§ **Saved data entries**
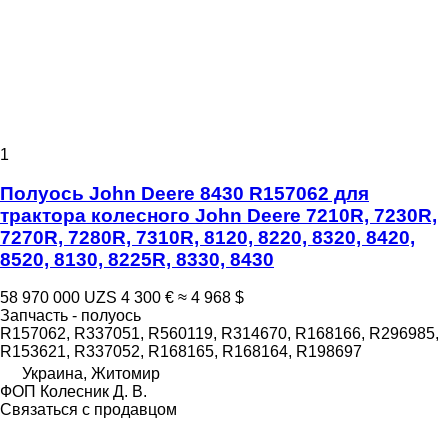
1
Полуось John Deere 8430 R157062 для
трактора колесного John Deere 7210R, 7230R,
7270R, 7280R, 7310R, 8120, 8220, 8320, 8420,
8520, 8130, 8225R, 8330, 8430
58 970 000 UZS
4 300 €
≈ 4 968 $
Запчасть - полуось
R157062, R337051, R560119, R314670, R168166, R296985,
R153621, R337052, R168165, R168164, R198697
Украина, Житомир
ФОП Колесник Д. В.
Связаться с продавцом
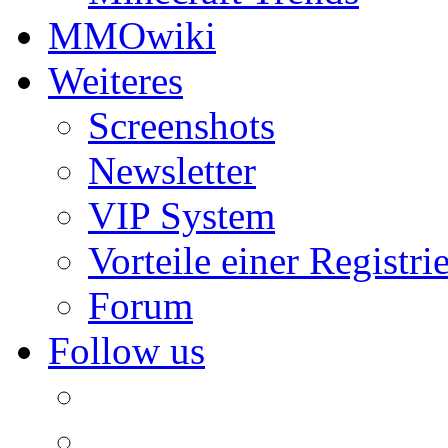
MMOwiki
Weiteres
Screenshots
Newsletter
VIP System
Vorteile einer Registri
Forum
Follow us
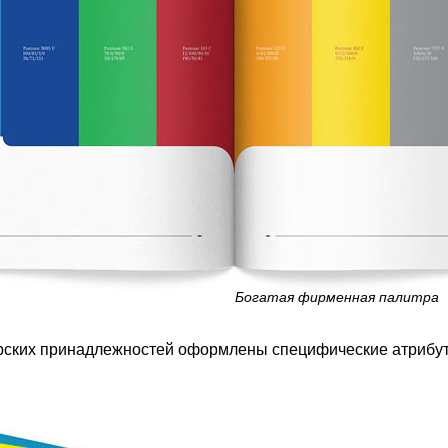
Богатая фирменная палитра
ярских принадлежностей оформлены специфические атрибут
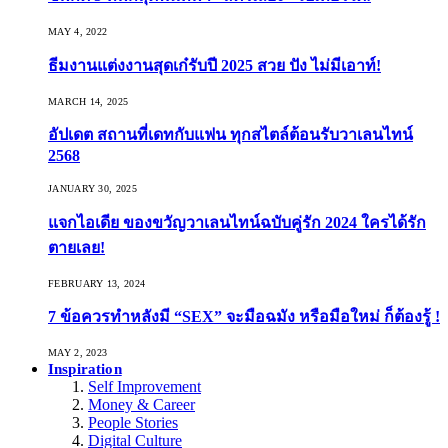
MAY 4, 2022
ธีมงานแต่งงานสุดเก๋รับปี 2025 สวย ปัง ไม่มีเอาท์!
MARCH 14, 2025
อัปเดต สถานที่เดทกับแฟน ทุกสไตล์ต้อนรับวาเลนไทน์
2568
JANUARY 30, 2025
แจกไอเดีย ของขวัญวาเลนไทน์ฉบับคู่รัก 2024 ใครได้รัก
ตายเลย!
FEBRUARY 13, 2024
7 ข้อควรทำหลังมี “SEX” จะมือฉมัง หรือมือใหม่ ก็ต้องรู้ !
MAY 2, 2023
Inspiration
Self Improvement
Money & Career
People Stories
Digital Culture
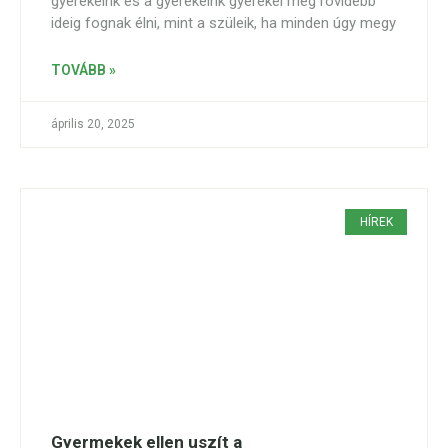
gyerekeink és a gyerekeink gyerekei még rövidebb
ideig fognak élni, mint a szüleik, ha minden úgy megy
TOVÁBB »
április 20, 2025
HÍREK
Gyermekek ellen uszít a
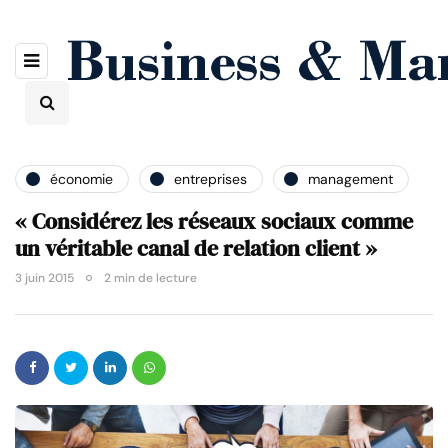
économie
entreprises
management
« Considérez les réseaux sociaux comme
un véritable canal de relation client »
3 juin 2015
2 min de lecture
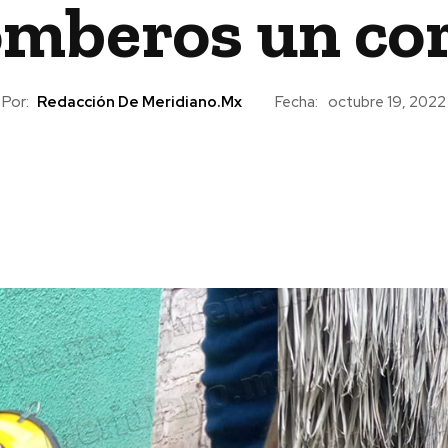
mberos un cor
Por:
Redacción De Meridiano.mx
Fecha:
octubre 19, 2022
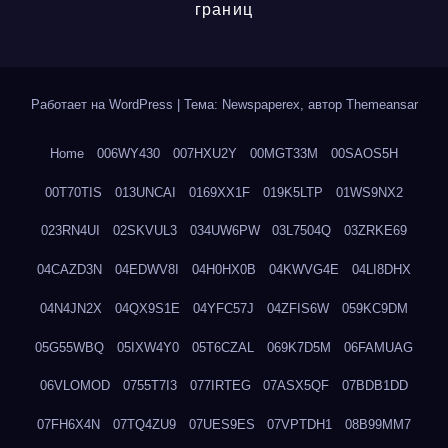
границ
Работает на WordPress
|
Тема: Newspaperex, автор
Themeansar
Home
006WY430
007HXU2Y
00MGT33M
00SAOS5H
00T70TIS
013UNCAI
0169XX1F
019K5LTP
01WS9NX2
023RN4UI
02SKVUL3
034UW6PW
03L7504Q
03ZRKE69
04CAZD3N
04EDWV8I
04H0HX0B
04KWVG4E
04LI8DHX
04N4JN2X
04QX9S1E
04YFC57J
04ZFIS6W
059KC9DM
05G55WBQ
05IXW4Y0
05T6CZAL
069K7D5M
06FAMUAG
06VLOMOD
0755T7I3
077IRTEG
07ASX5QF
07BDB1DD
07FH6X4N
07TQ4ZU9
07UES9ES
07VPTDH1
08B99MM7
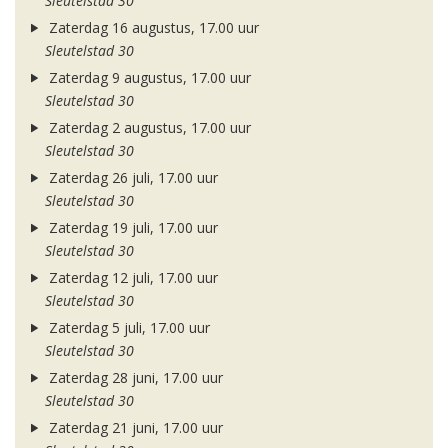
Sleutelstad 30
Zaterdag 16 augustus, 17.00 uur
Sleutelstad 30
Zaterdag 9 augustus, 17.00 uur
Sleutelstad 30
Zaterdag 2 augustus, 17.00 uur
Sleutelstad 30
Zaterdag 26 juli, 17.00 uur
Sleutelstad 30
Zaterdag 19 juli, 17.00 uur
Sleutelstad 30
Zaterdag 12 juli, 17.00 uur
Sleutelstad 30
Zaterdag 5 juli, 17.00 uur
Sleutelstad 30
Zaterdag 28 juni, 17.00 uur
Sleutelstad 30
Zaterdag 21 juni, 17.00 uur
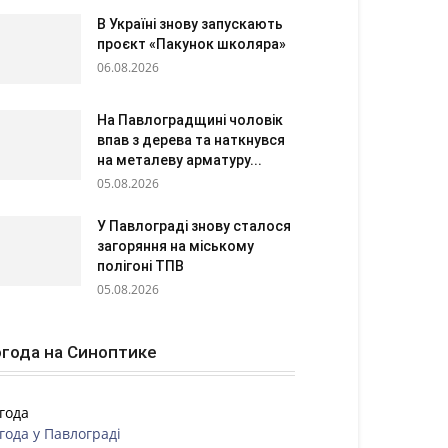
В Україні знову запускають
проєкт «Пакунок школяра»
06.08.2026
На Павлоградщині чоловік
впав з дерева та наткнувся
на металеву арматуру...
05.08.2026
У Павлограді знову сталося
загоряння на міському
полігоні ТПВ
05.08.2026
года на Синоптике
года
года у
Павлограді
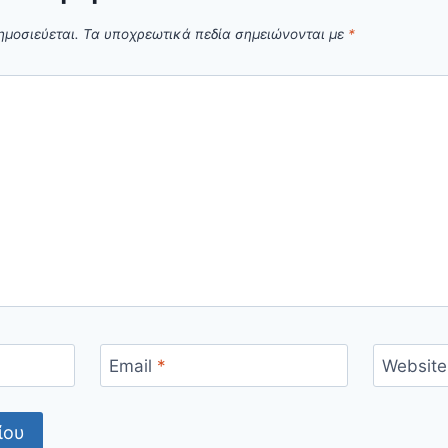
ημοσιεύεται.
Τα υποχρεωτικά πεδία σημειώνονται με
*
Email
*
Website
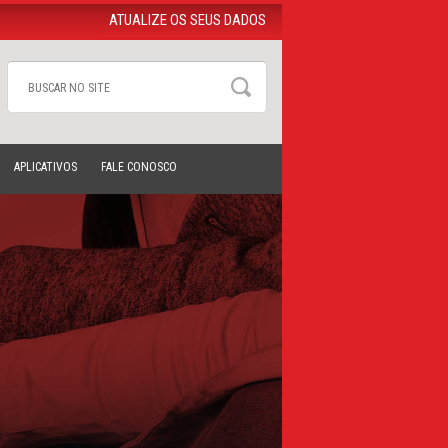
ATUALIZE OS SEUS DADOS
APLICATIVOS
FALE CONOSCO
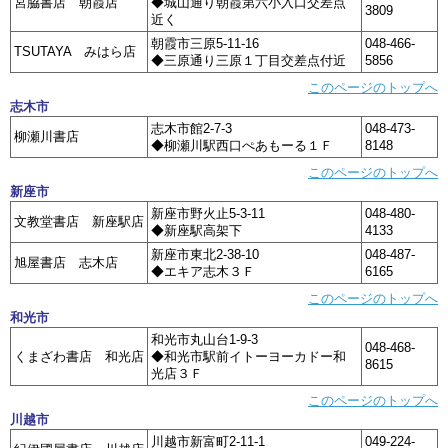
宮脇書店 朝霞店
◆城山通り朝霞第六小入口交差点
3809
近く
朝霞市三原5-11-16
048-466-
TSUTAYA みはら店
◆三原通り三原１丁目交差点付近
5856
このページのトップへ
志木市
志木市館2-7-3
048-473-
柳瀬川書店
◆柳瀬川駅西口ぺあもーる１Ｆ
8148
このページのトップへ
新座市
新座市野火止5-3-11
048-480-
文教堂書店 新座駅店
◆新座駅高架下
4133
新座市東北2-38-10
048-487-
旭屋書店 志木店
◆エキア志木３Ｆ
6165
このページのトップへ
和光市
和光市丸山台1-9-3
048-468-
くまざわ書店 和光店
◆和光市駅前イトーヨーカドー和
8615
光店３Ｆ
このページのトップへ
川越市
川越市新富町2-11-1
049-224-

§ **Your objective**
In the records above, find the line with "MARCH 14, 2025" and the line with "gyerekeink és a". Write out exactly those lines and every one between, with no pictures and no other lines.

§ **Written reply**
MARCH 14, 2025
อัปเดต สถานที่เดทกับแฟน ทุกสไตล์ต้อนรับวาเลนไทน์
2568
JANUARY 30, 2025
แจกไอเดีย ของขวัญวาเลนไทน์ฉบับคู่รัก 2024 ใครได้รัก
ตายเลย!
FEBRUARY 13, 2024
7 ข้อควรทำหลังมี “SEX” จะมือฉมัง หรือมือใหม่ ก็ต้องรู้ !
MAY 2, 2023
Inspiration
Self Improvement
Money & Career
People Stories
Digital Culture
gyerekeink és a gyerekeink gyerekei még rövidebb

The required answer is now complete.